According to Greg, Amazon’s CEO Jeff
“Bezos would take on a man of the people / savior-rescuing-his-company-from-the-big-bad-business-people role”
Dan Farber agrees that Bezos wouldn’t be interested:
“In the end though, it’s just too alien to think of Big Blue and Jeff Bezos together…that is unless IBM has a radical change in how it views its future business, which is unlikely, and Bezos wants to give up control.”
Would becoming IBM’s Internet Services Division really be a step down? We’re talking about a major transformation, bringing IBM into the core web infrastructure game, redefining an American Icon. If Palmisano gave Bezos the space to succeed (Bezos definitely wouldn’t agree to a deal otherwise).
Now its time to talk some history, which many of you will disagree with. You see, its my contention that Lotus and Tivoli were not failed acquisitions. These deals changed the IBM culture and business model fundamentally, and charismatic leaders came in to drive change (though they later left of course).
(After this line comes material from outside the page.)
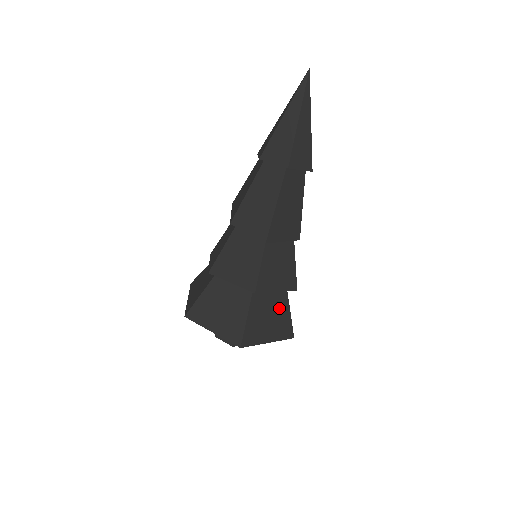
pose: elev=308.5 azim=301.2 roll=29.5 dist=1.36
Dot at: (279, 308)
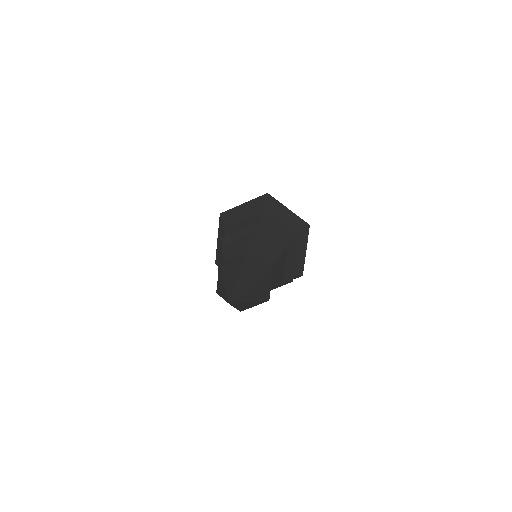
Dot at: occluded
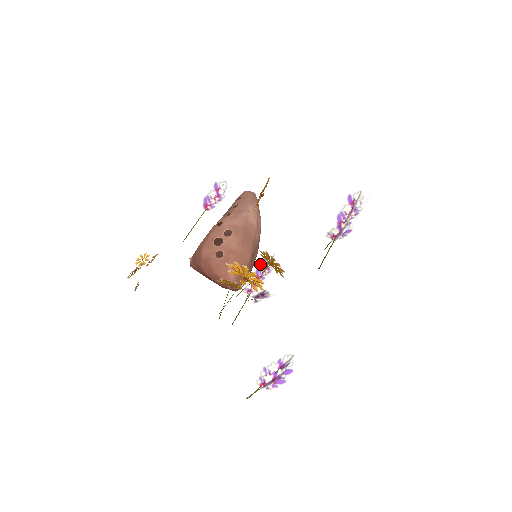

Soon after IBM acquired Tivoli in 1996 Frank Moss, Tivoli’s CEO, humourously described the deal as a reverse takeover by Tivoli. He did have a point. IBM didn’t have a culture of platform independence at that point. When IBM purchased Tivoli it brought a culture of dedication to heterogeniety. The IBM bean counters were initially horrified when Tivoli made its first purchases of Sun hardware as development and test machines. IBM – buying hardware from Sun? Use a frigging IBM RS/6000 instead came the order. Moss and his team had to make it clear that they weren’t there to support IBM hardware, they were there to build software that ran on all key platforms, and managed all key platforms. Moss won. IBM Software Group was arguably born at that moment.
So what about Lotus? Naysayers, many of them Microsoft heads, argue that Lotus brought IBM nothing. But Lotus kept IBM in the human-facing software business. Lotus is today seen as a SWG engine for growth. But there was another seminal technical decision that gave Lotus a lot of its technical power (you may think its clunky but Lotus Notes was definitely a powerful tool for building apps that touched unstructured information) – which was supporting Microsoft OLE. You can bet some IBM voices argued “supporting Microsoft object models on the desktop? What a terrible idea, lets push out that Microsoft code and build our own.” But the Lotus team maintained its focus on the market, which was voting with its feet, steaming towards Windows and COM.
So Lotus and Tivoli were transformative acquisitions which brought charismatic leaders into the mothership and encouraged change on a grand scale. These two companies were the basis for IBM’s software group. DB2, for example, was still effectively a mainframe franchise (arguably that only changed when Janet Perna handed over the reins to Ambuj Goyal and the division rethunk its role as Information Management). Without Lotus and Tivoli’s cultural changes WebSphere could never have become the success it has. In the 2000 timeframe Sun Solaris was SWG’s biggest market… SWG really was an independent software vendor (ISV) by that point. IBM makes a lot of money selling software to run on Windows. Failed acquisitions? I don’t think so.
IBM learned how to do software acquisitions from 1995-2001. Now its executing on a working model called Blue Washing. IBM understands the balance of hands off to hands on far better than it used to. But most of its recent acquisitions are not transformative so much as incremental. Its time for IBM to get bursty.
Before signing off I would like to add another couple of reasons why an IBM Amazon merger might make sense.
1. Amazon Web Services doesn’t compete with the companies that build on its infrastructure. In IBM’s parlance it “doesn’t sell applications”. Unlike Google and Yahoo, which keep buying companies to fill gaps, but creating also rans in the process, Amazon seems fairly purist from a infrastructure vs application perspective. That’s a nice fit for IBM.
2. Doing a deal would remove the need for stinky legal arguments about ecommerce patents.
3. Its all about location, location, location. The location in question being Second Life. IBM is the computer company investing most heavily in Second Life and immersive environments. Amazon is the web company investing most significantly in Second Life. Both companies have a great chance to get ahead of the curve when it comes to Second Life meets First Life API and service mashups. So why not join forces. Call it the first major acquisition of the Metaverse age. Or maybe that will be Linden Labs (duh!) Real Life shopping is coming to Second Life. Imagine the growth opportunities in more immersive online shopping. Then there is the ability to print in 3D and bring SL objects into RL.